At a very superficial level, I know several people who need to invest heavily in this Rick Owens autumn/winter collection for the sake of their own personal safety. These are people we regularly tease about needing to be wrapped in bubble wrap because of their ability to be injured through everyday tasks such as walking across the floor, pouring a glass of milk, or flushing a toilet. The puffy nature of Owen’s latest collection comes as close as anything to fitting that bill. In place of bubble wrap, though, we have camel hair and goose down. I can imagine at least one person being injured on the goose down. Some people are just fragile.
I’ve taken my time with this review, erased more words than I’ve left, because Owens seemed to step into a bit of a hornets’ nest with comments he made regarding the nature of this collection. With the current sociopolitical climate being what it is, the designer stopped to think how his clothes and what he creates factors into matters of female empowerment versus seduction versus human nature. He expressed his angst to a group of writers before the show :
“I don’t think we’ve had a cycle like the current one we’re in exactly, but I thought to not notice it is not the right thing to do. I thought I had to at least observe. It was a reflection of it, even if I don’t have anything amazing to say about it.”
Of course, fashion writers dream of becoming real journalists one day so, with the fervor of pressing a politician on a matter of national importance, someone (not me, this time) challenged what Owens meant by “it.” His response was cautious.
“The world has become such an ultra-sensitive place. I’m scared to say anything anymore. And I’ve already said so much of my good stuff that anything that’s coming now is just repetitions of everything I’ve already said. I’m going to start to shut the fuck up because I’m becoming a repetitious old fart. But the funny thing is, when I make collections I feel like I’m not repeating myself. I feel like I am focused. And I feel like I am finding new ways of saying things.”
So, maybe this is yet another designer’s take on the #MeToo and #TimesUp movement, or perhaps its a more direct pondering of the impact a male designer’s clothes have on the women who wear them. Or, just maybe, it’s a careful study in how we choose clothes based on the statement we want to make at any given time. Again, let’s use Owen’s own words:
“Clothes are about communication, and a lot of times are about seduction, and I was just thinking what does that mean right now? I could never presume to know how women feel, but I think, what is appropriate for me to propose to people? And I don’t know why it felt appropriate but it did.”
This brings us around to a question with which we wrestle every season: What are Rick Owens’ clothes trying to say? I find Owens fascinating as a designer because he doesn’t approach clothing from the same direction as anyone else currently in the business. He has a take on folding and shaping, forming and molding, that is all his own. I mean, his models looked like mummies coming down the runway last September. This season, they looked slightly less like the living dead and more as though they’d just gotten out of bed and wrapped the duvet around them to answer the door. Is that seductive or are we reading too much between the lines?
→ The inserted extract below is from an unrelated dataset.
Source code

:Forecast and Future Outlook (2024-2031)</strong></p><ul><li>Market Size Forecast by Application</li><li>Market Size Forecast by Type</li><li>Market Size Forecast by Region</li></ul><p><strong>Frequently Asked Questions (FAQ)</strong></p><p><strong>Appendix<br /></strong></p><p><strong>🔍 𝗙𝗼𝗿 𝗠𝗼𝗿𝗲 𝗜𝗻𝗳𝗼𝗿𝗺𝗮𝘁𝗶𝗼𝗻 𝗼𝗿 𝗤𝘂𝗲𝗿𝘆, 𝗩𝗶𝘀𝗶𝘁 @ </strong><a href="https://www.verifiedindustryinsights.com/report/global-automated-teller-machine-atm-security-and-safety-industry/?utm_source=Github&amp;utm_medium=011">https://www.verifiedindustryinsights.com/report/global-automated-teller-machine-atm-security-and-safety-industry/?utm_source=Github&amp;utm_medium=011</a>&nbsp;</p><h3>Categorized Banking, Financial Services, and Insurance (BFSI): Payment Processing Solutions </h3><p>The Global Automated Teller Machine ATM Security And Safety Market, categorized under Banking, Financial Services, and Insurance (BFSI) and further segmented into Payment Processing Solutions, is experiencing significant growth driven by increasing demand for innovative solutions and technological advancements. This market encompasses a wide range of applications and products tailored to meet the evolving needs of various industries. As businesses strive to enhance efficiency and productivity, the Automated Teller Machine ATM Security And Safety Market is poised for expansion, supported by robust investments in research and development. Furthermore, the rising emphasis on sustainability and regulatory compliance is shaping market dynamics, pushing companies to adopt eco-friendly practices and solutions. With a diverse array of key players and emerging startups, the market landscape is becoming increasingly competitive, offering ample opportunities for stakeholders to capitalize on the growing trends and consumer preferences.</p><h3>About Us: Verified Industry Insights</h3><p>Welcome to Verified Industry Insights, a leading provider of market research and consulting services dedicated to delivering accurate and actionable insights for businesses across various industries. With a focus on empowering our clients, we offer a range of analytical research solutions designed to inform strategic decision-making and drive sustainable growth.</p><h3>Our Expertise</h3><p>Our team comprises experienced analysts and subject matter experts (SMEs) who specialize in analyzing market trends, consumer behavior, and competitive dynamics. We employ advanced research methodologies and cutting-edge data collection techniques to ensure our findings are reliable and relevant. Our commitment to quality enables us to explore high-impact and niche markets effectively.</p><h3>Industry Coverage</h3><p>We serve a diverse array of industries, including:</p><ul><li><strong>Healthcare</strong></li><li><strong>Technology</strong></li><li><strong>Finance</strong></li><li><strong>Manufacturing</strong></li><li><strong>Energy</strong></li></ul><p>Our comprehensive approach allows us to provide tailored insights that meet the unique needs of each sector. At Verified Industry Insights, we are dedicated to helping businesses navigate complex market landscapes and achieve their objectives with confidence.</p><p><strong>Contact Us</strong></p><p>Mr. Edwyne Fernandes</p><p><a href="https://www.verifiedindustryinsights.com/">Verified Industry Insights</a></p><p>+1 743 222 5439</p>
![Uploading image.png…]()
There are vague references to bustiers and panniers if one was paying close attention and taking the hint from the show notes. There are more commercial pieces under those overstuffed wraps if one was daring enough to take a peek and not everything in the collection is bulked up to be suitable for outdoor camping. Take a look at some samples from the collection.
Owens slyly emphasized the notion of seduction by using a song from the 1945 musical Kismet as his soundtrack. The song, Bangles, Baubles, and Beads, is sung by the female lead in the first act. Set in Persia somewhere around the turn of the 20th century (the book was written in 1911), Marisinah’s poet father has just given her a sizeable amount of money and merchants are anxiously spreading their goods out in front of her in hopes she might share her good fortune with them. The situation raises the specter of seduction, but what, exactly is the target? Is Marisinah seduced by the shiny goods or by the prospect of finding a husband? Are the merchants seduced by her money or by her beauty? As we listen to the recordings of Marlene Dietrich and Liza Minelli singing the song, we are forced back to the question of what seduction really is and, in most cases, left wanting for an answer.
Pushing this collection into the conversation of seduction and what is appropriate in contemporary relationships forces us to also compare Rick’s bulbous and multi-layered perspective with the deep-plunging take of Natacha Ramsay-Levi’s Chloé collection earlier in the day and the super-short silhouettes of Anthony Vaccarello’s Saint Laurent parade the night before. All three collections, whether intentional or not, put the topics of sexuality and seduction and relationships in the spotlight. Owens was absolutely correct when he said that clothing is about communication but from which direction does the communication take place? Do clothes make an unalterable statement about who we are and what our attitudes might be or do our attitude and desires supersede whatever one might be wearing?
This is a debate that’s not going to be settled by any line of clothing or any simple conversation. Wearing Rick’s bumper pads can be just as seductive as wearing Vaccarello’s tight shorts but neither inherently reveal the character or the intent of the person wearing them. Fashion does not cause the problem and neither does it solve anything. It can, however, encourage us to stop and think and reconsider and that is never a bad thing.